How Well Do You Really Know Coffee? Advanced Edition
Beyond the basics — extraction rates, processing methods, and the third wave. For serious coffee nerds.
Beyond the basics — extraction rates, processing methods, and the third wave. For serious coffee nerds.
The Specialty Coffee Association scores beans on a 100-point scale, and only lots that hit 80 or above earn the designation "specialty coffee." This advanced quiz digs into the science, economics, and craft behind that score -- from extraction chemistry and processing innovations to origin flavor profiles and espresso mechanics. If you can explain why water at 205 °F extracts differently than water at 185 °F, you're ready.
You'll answer 10 multiple-choice questions randomly drawn from a pool of 50. Each answer is followed by an instant explanation so you learn as you go. No signup, no timer -- just expert-level coffee knowledge on demand.
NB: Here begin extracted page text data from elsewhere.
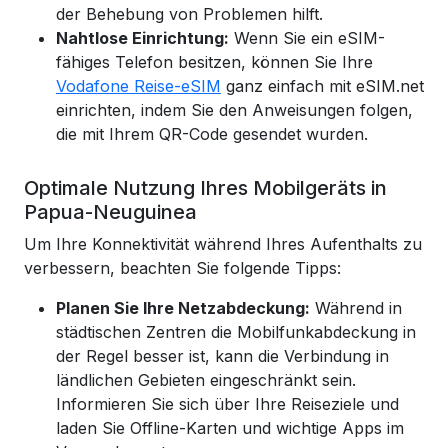
der Behebung von Problemen hilft.
Nahtlose Einrichtung:
Wenn Sie ein eSIM-
fähiges Telefon besitzen, können Sie Ihre
Vodafone Reise-eSIM
ganz einfach mit eSIM.net
einrichten, indem Sie den Anweisungen folgen,
die mit Ihrem QR-Code gesendet wurden.
Optimale Nutzung Ihres Mobilgeräts in
Papua-Neuguinea
Um Ihre Konnektivität während Ihres Aufenthalts zu
verbessern, beachten Sie folgende Tipps:
Planen Sie Ihre Netzabdeckung:
Während in
städtischen Zentren die Mobilfunkabdeckung in
der Regel besser ist, kann die Verbindung in
ländlichen Gebieten eingeschränkt sein.
Informieren Sie sich über Ihre Reiseziele und
laden Sie Offline-Karten und wichtige Apps im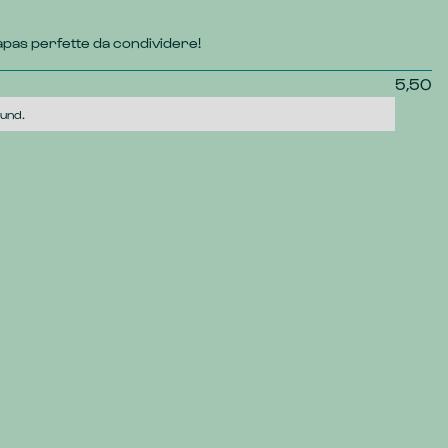
tapas perfette da condividere!
5,50
ound.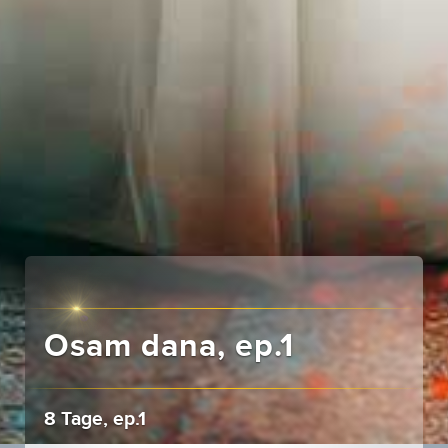
Osam dana, ep.1
8 Tage, ep.1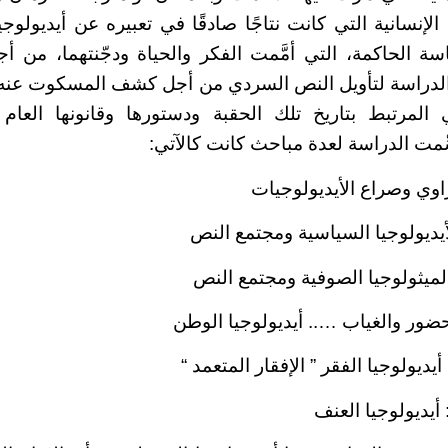
لإنسانية التي كانت نتاجًا صادقًا في تعبيره عن أيديولوج
اسة الحاكمة، التي أمَّمت الفكر والحياة ودجّنتهما، من 
دراسة لتأويل النص السردي من أجل كشف المسكوت عنه، عب
 المرتبط بتاريخ تلك الحقبة ودستورها وقانونها العام 
سِّمت الدراسة لعدة مباحث كانت كالآتي:
راوي وصراع الأيديولوجيات
أيديولوجيا السياسية ومجتمع النص
لميثولوجيا الصوفية ومجتمع النص
حضور والغياب ….. أيديولوجيا الوطن
ديولوجيا الفقر ” الإفقار المتعمد “
يديولوجيا العنف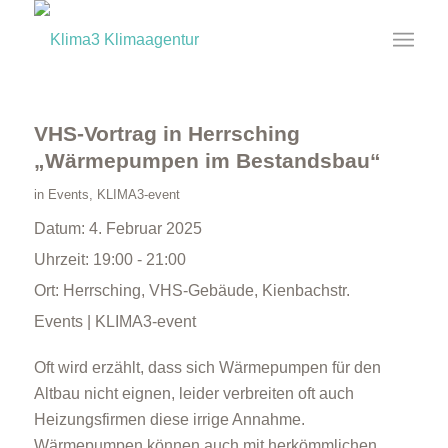
VHS-Vortrag in Herrsching
„Wärmepumpen im Bestandsbau“
in
Events
,
KLIMA3-event
Datum:
4. Februar 2025
Uhrzeit:
19:00 - 21:00
Ort:
Herrsching, VHS-Gebäude, Kienbachstr.
Events | KLIMA3-event
Oft wird erzählt, dass sich Wärmepumpen für den
Altbau nicht eignen, leider verbreiten oft auch
Heizungsfirmen diese irrige Annahme.
Wärmepumpen können auch mit herkömmlichen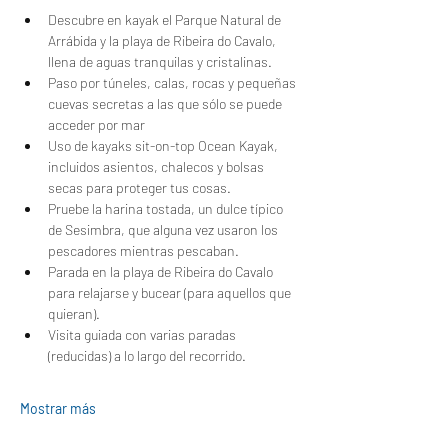
Descubre en kayak el Parque Natural de 
Arrábida y la playa de Ribeira do Cavalo, 
llena de aguas tranquilas y cristalinas.
Paso por túneles, calas, rocas y pequeñas 
cuevas secretas a las que sólo se puede 
acceder por mar
Uso de kayaks sit-on-top Ocean Kayak, 
incluidos asientos, chalecos y bolsas 
secas para proteger tus cosas.
Pruebe la harina tostada, un dulce típico 
de Sesimbra, que alguna vez usaron los 
pescadores mientras pescaban.
Parada en la playa de Ribeira do Cavalo 
para relajarse y bucear (para aquellos que 
quieran).
Visita guiada con varias paradas 
(reducidas) a lo largo del recorrido.
Mostrar más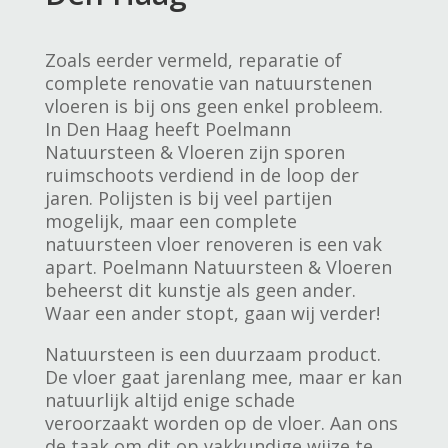
Zoals eerder vermeld, reparatie of
complete renovatie van natuurstenen
vloeren is bij ons geen enkel probleem.
In Den Haag heeft Poelmann
Natuursteen & Vloeren zijn sporen
ruimschoots verdiend in de loop der
jaren. Polijsten is bij veel partijen
mogelijk, maar een complete
natuursteen vloer renoveren is een vak
apart. Poelmann Natuursteen & Vloeren
beheerst dit kunstje als geen ander.
Waar een ander stopt, gaan wij verder!
Natuursteen is een duurzaam product.
De vloer gaat jarenlang mee, maar er kan
natuurlijk altijd enige schade
veroorzaakt worden op de vloer. Aan ons
de taak om dit op vakkundige wijze te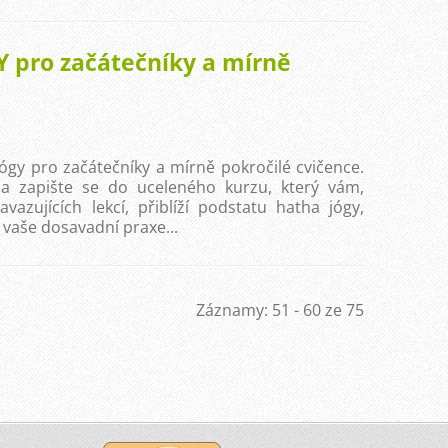
 pro začátečníky a mírně
ógy pro začátečníky a mírně pokročilé cvičence.
 a zapište se do uceleného kurzu, který vám,
vazujících lekcí, přiblíží podstatu hatha jógy,
 vaše dosavadní praxe...
Záznamy: 51 - 60 ze 75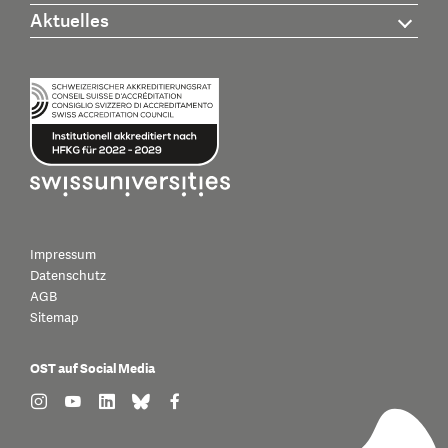
Aktuelles
Impressum
Datenschutz
AGB
Sitemap
OST auf Social Media
find us on: instagram
find us on: youtube
find us on: linkedin
find us on: bluesky
find us on: facebook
Questions span roasting science (Maillard reaction, first and second crack), brewing variables (grind size, brew ratio, TDS), processing methods (washed, natural, honey, anaerobic fermentation), water chemistry, espresso engineering at 9 bars of pressure, origin profiles from Ethiopia to Sumatra, decaf processing, coffee economics, and the health research linking moderate consumption to reduced all-cause mortality.
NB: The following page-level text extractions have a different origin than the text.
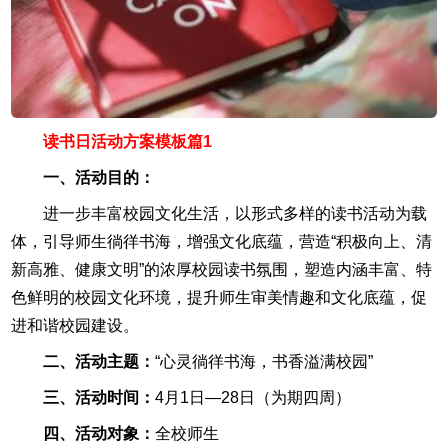
读书日活动方案模板篇1
一、活动目的：
进一步丰富校园文化生活，以形式多样的读书活动为载
体，引导师生徜徉书海，增强文化底蕴，营造“积极向上、清
新高雅、健康文明”的浓厚校园读书氛围，塑造内涵丰富、特
色鲜明的校园文化环境，提升师生审美情趣和文化底蕴，促
进和谐校园建设。
二、活动主题：
“心灵徜徉书海，书香溢满校园”
三、活动时间：
4月1日—28日（为期四周）
四、活动对象：
全校师生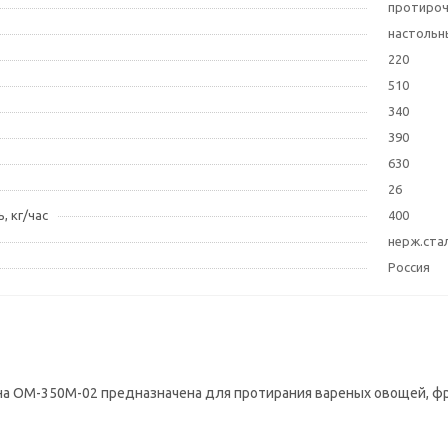
протиро
настольн
220
510
340
390
630
26
, кг/час
400
нерж.ста
Россия
а ОМ-350М-02 предназначена для протирания вареных овощей, фру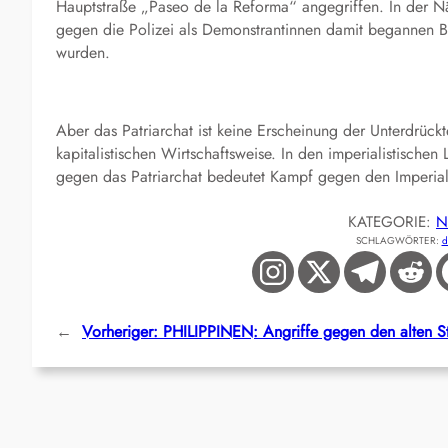
Hauptstraße „Paseo de la Reforma“ angegriffen. In der 
gegen die Polizei als Demonstrantinnen damit begannen Bar
wurden.
Aber das Patriarchat ist keine Erscheinung der Unterdrückt
kapitalistischen Wirtschaftsweise. In den imperialistischen
gegen das Patriarchat bedeutet Kampf gegen den Imperial
KATEGORIE:
N
SCHLAGWÖRTER:
d
←
Vorheriger:
PHILIPPINEN: Angriffe gegen den alten S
Third wave coffee is a movement that treats coffee as an artisanal food rather than a commodity. It emphasizes single-origin sourcing, lighter roasts that highlight terroir, precise brewing parameters, and direct trade relationships with farmers. The first wave was mass-market consumption (e.g., Folgers), the second wave was espresso-bar culture (e.g., Starbucks), and the third wave focuses on quality, transparency, and craft.
The Specialty Coffee Association recommends brewing water between 195 °F and 205 °F (90.5-96 °C). Water below this range under-extracts, producing sour, thin coffee. Water above this range over-extracts, pulling out bitter compounds. Within the ideal range, hotter water extracts more quickly, so brew time and temperature should be balanced together.
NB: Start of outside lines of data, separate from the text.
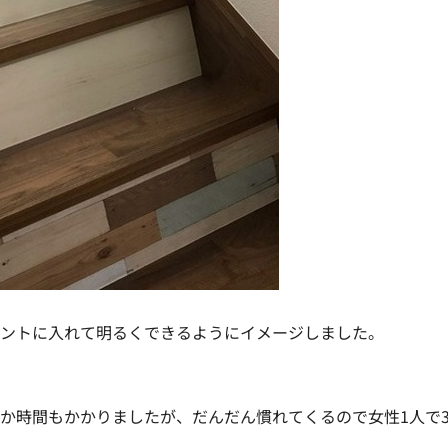
イントに入れて明るくできるようにイメージしました。
なか時間もかかりましたが、だんだん慣れてくる
ので女性1人で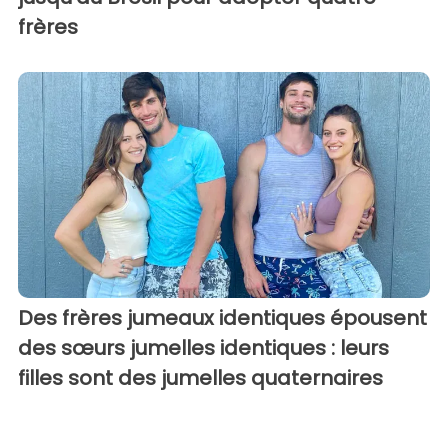
frères
Des frères jumeaux identiques épousent
des sœurs jumelles identiques : leurs
filles sont des jumelles quaternaires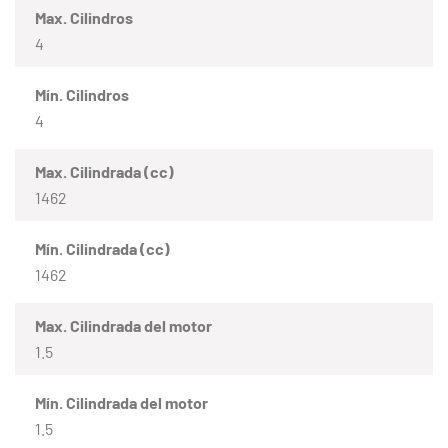
Max. Cilindros
4
Mín. Cilindros
4
Max. Cilindrada (cc)
1462
Mín. Cilindrada (cc)
1462
Max. Cilindrada del motor
1.5
Mín. Cilindrada del motor
1.5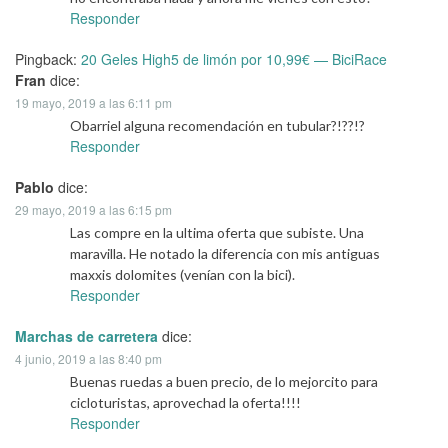
Responder
Pingback:
20 Geles High5 de limón por 10,99€ — BiciRace
Fran
dice:
19 mayo, 2019 a las 6:11 pm
Obarriel alguna recomendación en tubular?!??!?
Responder
Pablo
dice:
29 mayo, 2019 a las 6:15 pm
Las compre en la ultima oferta que subiste. Una
maravilla. He notado la diferencia con mis antiguas
maxxis dolomites (venían con la bici).
Responder
Marchas de carretera
dice:
4 junio, 2019 a las 8:40 pm
Buenas ruedas a buen precio, de lo mejorcito para
cicloturistas, aprovechad la oferta!!!!
Responder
In washed (wet) processing, the coffee cherry's fruit is removed before drying, producing a cleaner, brighter cup that highlights the bean's intrinsic flavors. In natural (dry) processing, the whole cherry is dried with the fruit still attached, allowing sugars to ferment into the bean and producing a fruitier, more full-bodied cup. Honey processing is a hybrid: some mucilage is left on during drying, landing between the two in flavor profile.